Archiv für den Monat: Oktober 2015

Wie ein Sexualforscher beweisen wollte, dass Kinder von Päderasten profitieren

Ich befasse mich zur Zeit mit den Hintergründen der der Mainstream-Sexualaufklärung.

In diesem Zusammenhang habe ich Veröffentlichungen von Helmut Kentler studiert, der in Berlin im letzten Jahr viel mediale Aufmerksam erhielt. Kentler hatte in den siebziger Jahren dafür gesorgt, dass drei minderjährige „Stricher“ auf Staatskosten bei vorbestraften Pädophilen untergebracht wurden. Diese sollten die Jungen irgendwie resozialisieren. Der Senat hatte versprochen, Licht in diese Affäre zu bringen.
Aber bisher blieb eine entsprechende Aufklärung aus.
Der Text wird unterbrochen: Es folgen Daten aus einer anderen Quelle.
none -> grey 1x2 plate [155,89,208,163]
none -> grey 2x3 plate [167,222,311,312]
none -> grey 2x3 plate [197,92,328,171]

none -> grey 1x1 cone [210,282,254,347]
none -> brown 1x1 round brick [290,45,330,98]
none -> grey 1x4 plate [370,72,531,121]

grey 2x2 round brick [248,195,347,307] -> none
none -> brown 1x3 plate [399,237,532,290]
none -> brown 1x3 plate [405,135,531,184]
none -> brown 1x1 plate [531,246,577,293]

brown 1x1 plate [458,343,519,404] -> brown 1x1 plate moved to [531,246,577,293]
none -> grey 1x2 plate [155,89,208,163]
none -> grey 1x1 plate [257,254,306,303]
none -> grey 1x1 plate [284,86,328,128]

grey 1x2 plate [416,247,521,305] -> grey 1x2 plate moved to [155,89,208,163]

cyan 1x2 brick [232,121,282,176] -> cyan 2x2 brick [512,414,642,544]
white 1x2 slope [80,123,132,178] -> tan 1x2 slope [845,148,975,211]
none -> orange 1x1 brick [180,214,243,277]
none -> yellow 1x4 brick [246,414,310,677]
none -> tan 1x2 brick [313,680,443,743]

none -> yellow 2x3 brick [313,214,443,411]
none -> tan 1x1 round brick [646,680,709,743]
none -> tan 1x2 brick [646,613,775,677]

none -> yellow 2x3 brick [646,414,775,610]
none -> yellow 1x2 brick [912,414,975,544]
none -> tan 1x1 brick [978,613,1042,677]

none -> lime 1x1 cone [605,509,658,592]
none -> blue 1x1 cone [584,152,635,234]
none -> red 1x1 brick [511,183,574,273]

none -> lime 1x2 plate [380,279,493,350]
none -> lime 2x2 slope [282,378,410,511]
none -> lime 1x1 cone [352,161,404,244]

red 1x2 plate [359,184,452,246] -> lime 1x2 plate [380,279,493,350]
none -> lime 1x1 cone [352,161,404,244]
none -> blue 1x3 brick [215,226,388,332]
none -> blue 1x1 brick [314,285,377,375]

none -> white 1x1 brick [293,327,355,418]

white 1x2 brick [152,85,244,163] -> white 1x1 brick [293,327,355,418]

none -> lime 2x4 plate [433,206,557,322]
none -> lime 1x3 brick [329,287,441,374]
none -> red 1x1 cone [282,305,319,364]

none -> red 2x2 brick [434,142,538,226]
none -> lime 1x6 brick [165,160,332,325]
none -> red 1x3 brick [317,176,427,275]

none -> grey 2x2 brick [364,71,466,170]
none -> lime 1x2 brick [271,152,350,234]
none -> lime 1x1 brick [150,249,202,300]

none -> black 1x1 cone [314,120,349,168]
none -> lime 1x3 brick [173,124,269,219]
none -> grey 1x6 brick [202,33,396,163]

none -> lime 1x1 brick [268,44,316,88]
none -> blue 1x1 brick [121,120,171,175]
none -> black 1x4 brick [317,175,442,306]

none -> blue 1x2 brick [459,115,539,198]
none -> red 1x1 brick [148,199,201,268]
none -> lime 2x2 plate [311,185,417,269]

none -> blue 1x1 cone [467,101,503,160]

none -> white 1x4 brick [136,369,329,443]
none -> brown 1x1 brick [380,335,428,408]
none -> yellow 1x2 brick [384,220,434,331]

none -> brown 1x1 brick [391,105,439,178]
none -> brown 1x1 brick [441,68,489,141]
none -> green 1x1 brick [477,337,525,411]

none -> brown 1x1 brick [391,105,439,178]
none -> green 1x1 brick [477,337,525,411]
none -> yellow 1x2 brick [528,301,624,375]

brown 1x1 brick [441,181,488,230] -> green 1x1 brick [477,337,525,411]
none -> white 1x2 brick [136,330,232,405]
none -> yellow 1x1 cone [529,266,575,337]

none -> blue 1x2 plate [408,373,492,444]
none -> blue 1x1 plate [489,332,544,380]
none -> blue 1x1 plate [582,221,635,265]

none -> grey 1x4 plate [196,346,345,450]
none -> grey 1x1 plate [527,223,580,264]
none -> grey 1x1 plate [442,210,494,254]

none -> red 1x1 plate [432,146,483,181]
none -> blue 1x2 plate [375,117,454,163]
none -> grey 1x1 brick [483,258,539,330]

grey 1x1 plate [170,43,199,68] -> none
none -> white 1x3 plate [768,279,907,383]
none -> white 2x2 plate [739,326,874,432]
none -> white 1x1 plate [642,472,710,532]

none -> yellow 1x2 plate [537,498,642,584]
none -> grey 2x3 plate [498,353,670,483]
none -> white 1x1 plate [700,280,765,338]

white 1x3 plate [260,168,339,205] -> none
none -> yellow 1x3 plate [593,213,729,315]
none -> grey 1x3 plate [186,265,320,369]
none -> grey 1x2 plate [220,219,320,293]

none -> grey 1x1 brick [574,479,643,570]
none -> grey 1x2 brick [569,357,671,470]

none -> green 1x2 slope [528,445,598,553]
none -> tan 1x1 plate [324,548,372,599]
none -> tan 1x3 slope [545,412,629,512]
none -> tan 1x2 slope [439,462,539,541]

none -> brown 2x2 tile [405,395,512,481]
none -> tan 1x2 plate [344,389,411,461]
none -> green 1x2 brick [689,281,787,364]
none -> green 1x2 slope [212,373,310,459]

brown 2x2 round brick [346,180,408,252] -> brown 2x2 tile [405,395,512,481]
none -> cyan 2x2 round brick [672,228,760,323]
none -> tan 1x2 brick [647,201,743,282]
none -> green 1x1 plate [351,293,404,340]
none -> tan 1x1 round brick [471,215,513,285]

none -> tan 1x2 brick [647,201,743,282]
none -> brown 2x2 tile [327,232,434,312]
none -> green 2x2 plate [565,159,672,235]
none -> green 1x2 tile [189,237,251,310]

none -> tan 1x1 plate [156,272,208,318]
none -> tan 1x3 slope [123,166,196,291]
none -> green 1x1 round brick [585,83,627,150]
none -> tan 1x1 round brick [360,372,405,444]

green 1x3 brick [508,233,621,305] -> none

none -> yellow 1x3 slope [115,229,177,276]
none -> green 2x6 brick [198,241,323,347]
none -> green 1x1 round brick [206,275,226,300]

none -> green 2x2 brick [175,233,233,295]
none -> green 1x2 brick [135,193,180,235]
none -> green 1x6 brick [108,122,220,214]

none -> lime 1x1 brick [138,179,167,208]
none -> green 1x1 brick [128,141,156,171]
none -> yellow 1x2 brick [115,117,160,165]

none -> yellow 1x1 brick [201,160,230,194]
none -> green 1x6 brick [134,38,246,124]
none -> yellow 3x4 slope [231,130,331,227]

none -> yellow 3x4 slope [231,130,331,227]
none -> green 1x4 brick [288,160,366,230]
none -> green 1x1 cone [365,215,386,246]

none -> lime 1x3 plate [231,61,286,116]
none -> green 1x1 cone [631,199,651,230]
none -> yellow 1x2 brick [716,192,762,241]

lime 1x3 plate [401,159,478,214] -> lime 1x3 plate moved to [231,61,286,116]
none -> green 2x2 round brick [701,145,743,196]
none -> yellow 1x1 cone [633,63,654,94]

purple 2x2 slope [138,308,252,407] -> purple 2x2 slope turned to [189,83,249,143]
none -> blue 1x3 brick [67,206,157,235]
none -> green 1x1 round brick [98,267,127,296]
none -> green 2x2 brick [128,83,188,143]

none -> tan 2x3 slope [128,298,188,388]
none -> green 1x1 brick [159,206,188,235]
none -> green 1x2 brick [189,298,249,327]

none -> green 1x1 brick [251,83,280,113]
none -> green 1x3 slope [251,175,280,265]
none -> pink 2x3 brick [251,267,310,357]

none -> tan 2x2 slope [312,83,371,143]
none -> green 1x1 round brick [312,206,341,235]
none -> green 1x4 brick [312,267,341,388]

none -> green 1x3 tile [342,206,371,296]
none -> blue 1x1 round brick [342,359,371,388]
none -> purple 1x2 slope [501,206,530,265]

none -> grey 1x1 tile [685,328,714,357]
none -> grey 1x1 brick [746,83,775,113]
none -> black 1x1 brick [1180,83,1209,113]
Sexualpädagogen haben sich von der Berliner „Unterbringungsaffäre“ distanziert. Als Wissenschaftler behielt Kentler jedoch einen guten Ruf und seine „neo-emanzipatorische“ Sexualaufklärung spiegelt sich in viele Thesen dieser Aufklärer.

Ich habe die wichtigste Publikation Kentlers zu dem Thema analysiert und konnte nachweisen, dass er ein wissenschaftlicher Scharlatan war, der mit Fälschungen und Lügen arbeitete, um Sex mit Kindern schönzureden. Meine Untersuchung wurde am 4.10.2015 in der Frankfurter Allgemeinen Sonntagszeitung publiziert:

Wie ein Sexualforscher beweisen wollte, dass Kinder von Päderasten profitieren

 
Als Hintergrundlektüre empfehle ich einen Artikel von Antje Schmelcher: „Unter dem Deckmantel der Vielfalt“ (FAS 14.10.14).